Buried inside the 20 pound recently introduced Affordable Health Care for America Act, H.R. 3962, is a provision will ban further construction of doctor-owned specialty hospitals and prohibit existing ones from expanding. There are 235 physician-owned hospitals in 35 states, including 68 in Texas. Nationwide these facilities employ more than 65,000 people with a total payroll of over $3 billion.

There also are 124 projects under development in 22 states. If they are able to open, they will provide jobs for nearly 25,000 people. Almost $5 billion in current investments in these pending hospital facilities nationwide will be wasted if the House Democrat health care bill becomes law.

As a result of this provision affecting physician-owned hospitals, three new hospital additions in the Third District will be shut down before they ever go online. For the Third District alone, this pending hospital provision will spark a loss of an estimated $108 million in investments already made in just the three construction projects alone.

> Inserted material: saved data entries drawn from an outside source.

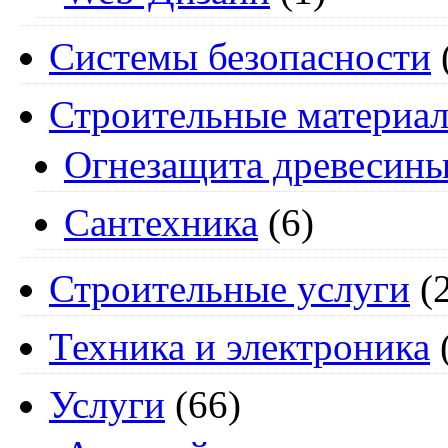
Системы безопасности
Строительные материа
Огнезащита древесин
Сантехника
(6)
Строительные услуги
(2
Техника и электроника
Услуги
(66)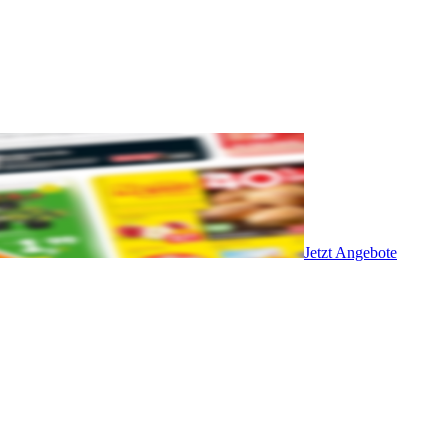
Jetzt Angebote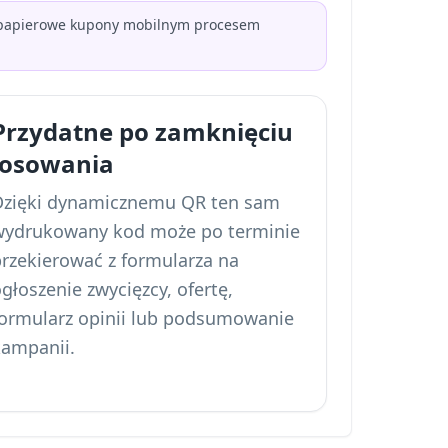
je papierowe kupony mobilnym procesem
Przydatne po zamknięciu
losowania
Dzięki dynamicznemu QR ten sam
wydrukowany kod może po terminie
przekierować z formularza na
głoszenie zwycięzcy, ofertę,
formularz opinii lub podsumowanie
kampanii.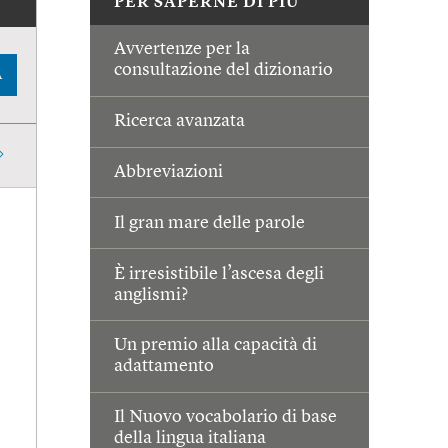
PER SAPERNE DI PIÙ
Avvertenze per la
consultazione del dizionario
A
Ricerca avanzata
Abbreviazioni
Il gran mare delle parole
È irresistibile l’ascesa degli
anglismi?
Un premio alla capacità di
adattamento
Il Nuovo vocabolario di base
della lingua italiana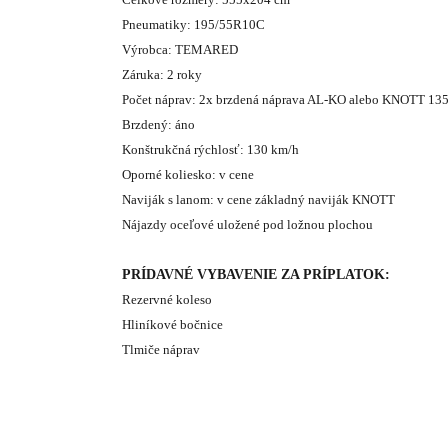
Pneumatiky: 195/55R10C
Výrobca: TEMARED
Záruka: 2 roky
Počet náprav: 2x brzdená náprava AL-KO alebo KNOTT 13
Brzdený: áno
Konštrukčná rýchlosť: 130 km/h
Oporné koliesko: v cene
Naviják s lanom: v cene základný naviják KNOTT
Nájazdy oceľové uložené pod ložnou plochou
PRÍDAVNÉ VYBAVENIE ZA PRÍPLATOK:
Rezervné koleso
Hliníkové bočnice
Tlmiče náprav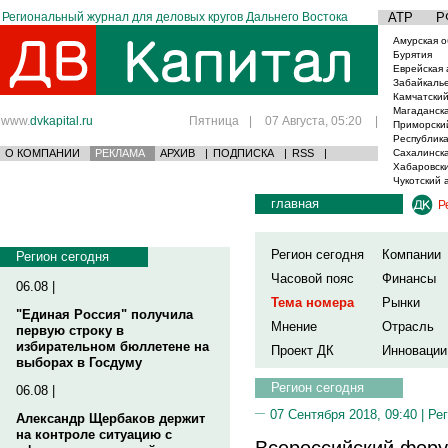
Региональный журнал для деловых кругов Дальнего Востока
АТР
Р
Амурская о
Бурятия
Еврейская 
Забайкаль
Камчатский
Магаданска
www.
dvkapital.ru
Пятница
|
07 Августа, 05:20
|
Приморски
Республика
О КОМПАНИИ
РЕКЛАМА
АРХИВ
|
ПОДПИСКА
|
RSS
|
Сахалинска
Хабаровски
Чукотский 
главная
Р
Регион сегодня
Компании
Регион сегодня
Часовой пояс
Финансы
06.08 |
Тема номера
Рынки
"Единая Россия" получила
Мнение
Отрасль
первую строку в
избирательном бюллетене на
Проект ДК
Инновации
выборах в Госдуму
Регион сегодня
06.08 |
07 Сентября 2018, 09:40 |
Рег
Александр Щербаков держит
на контроле ситуацию с
Всероссийский фор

This also amounts to $13,950,000 in lost payroll and a loss of roughly 310 new jobs in the Dallas and McKinney areas that would have been created if these new facilities were allowed to open and operate as intended.

The bill also restricts the growth of existing physician-owned hospitals to the point that they are not allowed to add one more hospital bed, improve the ICU, or develop a pediatric unit, for example. In the Third District, this harmful, anti-expansion measure jeopardizes five facilities that boast 950 employees, $50,250,000 in payroll and $7, 100,000 in taxes in Garland, Plano, and Richardson.

The complex hospital provision is just one of the hundreds of reckless proposals coming out of Washington DC's effort to control personal healthcare decisions. The Act also hurts seniors with sweeping cuts to Medicare, forces Americans to buy health insurance, taxes all Americans who do not purchase "government approved" health coverage, limits personal choices and individual decisions, and jeopardizes the health insurance Americans already have -- and often times like.

"President Obama, Speaker Pelosi, and the Democrats need to start listening to the American people and bring both parties to the table to come up with a true bipartisan solution," said Johnson.

Johnson represents portions of Dallas and Collin Counties.